:: Extracted information ::

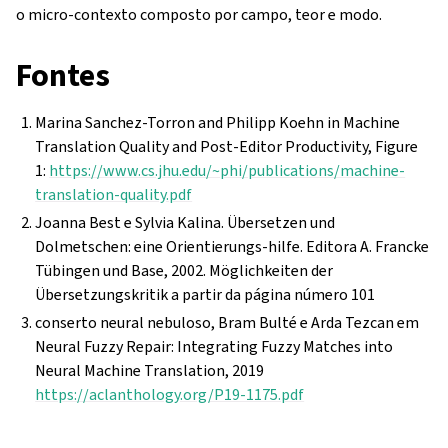
o micro-contexto composto por campo, teor e modo.
Fontes
Marina Sanchez-Torron and Philipp Koehn in Machine
Translation Quality and Post-Editor Productivity, Figure
1:
https://www.cs.jhu.edu/~phi/publications/machine-
translation-quality.pdf
Joanna Best e Sylvia Kalina. Übersetzen und
Dolmetschen: eine Orientierungs-hilfe. Editora A. Francke
Tübingen und Base, 2002. Möglichkeiten der
Übersetzungskritik a partir da página número 101
conserto neural nebuloso, Bram Bulté e Arda Tezcan em
Neural Fuzzy Repair: Integrating Fuzzy Matches into
Neural Machine Translation, 2019
https://aclanthology.org/P19-1175.pdf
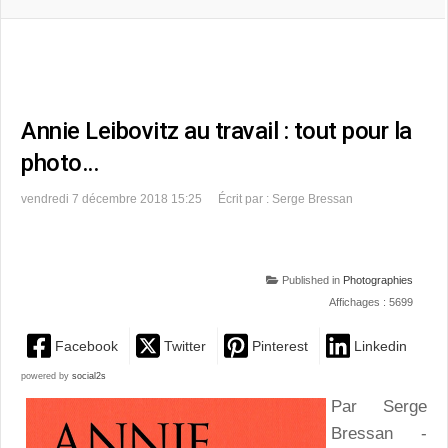
Annie Leibovitz au travail : tout pour la
photo…
vendredi 7 décembre 2018 15:25
Écrit par : Serge Bressan
Published in
Photographies
Affichages : 5699
Facebook
Twitter
Pinterest
Linkedin
powered by
social2s
Par Serge
Bressan -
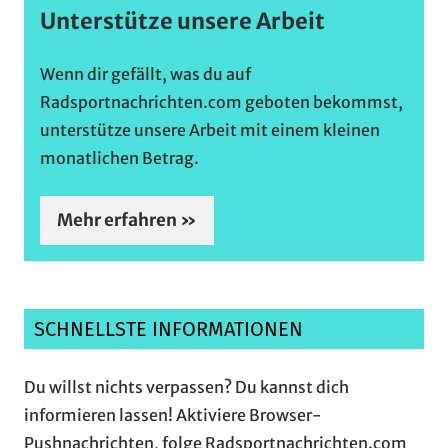
Unterstütze unsere Arbeit
Wenn dir gefällt, was du auf
Radsportnachrichten.com geboten bekommst,
unterstütze unsere Arbeit mit einem kleinen
monatlichen Betrag.
Mehr erfahren »
SCHNELLSTE INFORMATIONEN
Du willst nichts verpassen? Du kannst dich
informieren lassen! Aktiviere Browser-
Pushnachrichten, folge Radsportnachrichten.com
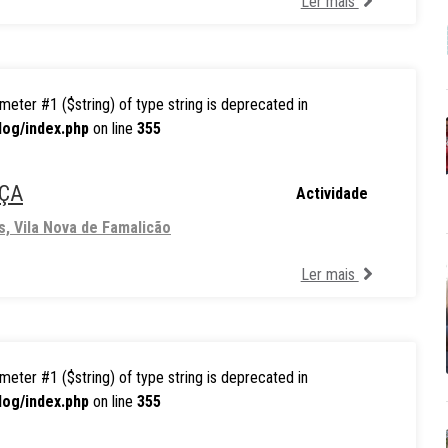
Ler mais
rameter #1 ($string) of type string is deprecated in
log/index.php
on line
355
NÇA
Actividade
s, Vila Nova de Famalicão
Ler mais
rameter #1 ($string) of type string is deprecated in
log/index.php
on line
355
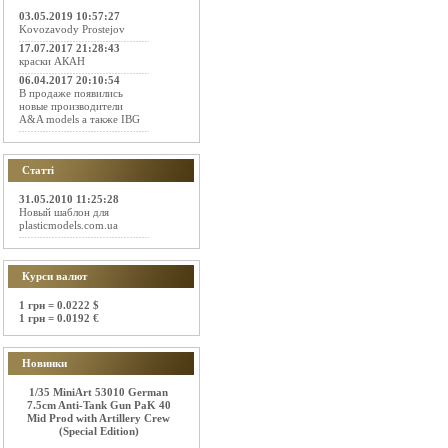
03.05.2019 10:57:27
Kovozavody Prostejov
17.07.2017 21:28:43
краски АКАН
06.04.2017 20:10:54
В продаже появились
новые производители
A&A models а также IBG
Статті
31.05.2010 11:25:28
Новый шаблон для
plasticmodels.com.ua
Курси валют
1 грн = 0.0222 $
1 грн = 0.0192 €
Новинки
1/35 MiniArt 53010 German
7.5cm Anti-Tank Gun PaK 40
Mid Prod with Artillery Crew
(Special Edition)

:::

§ **Problem description**: Gather each line from the items above that includes the string "https", and list those lines in order.

§ **Response to the task**:
https://www.cs.jhu.edu/~phi/publications/machine-
https://aclanthology.org/P19-1175.pdf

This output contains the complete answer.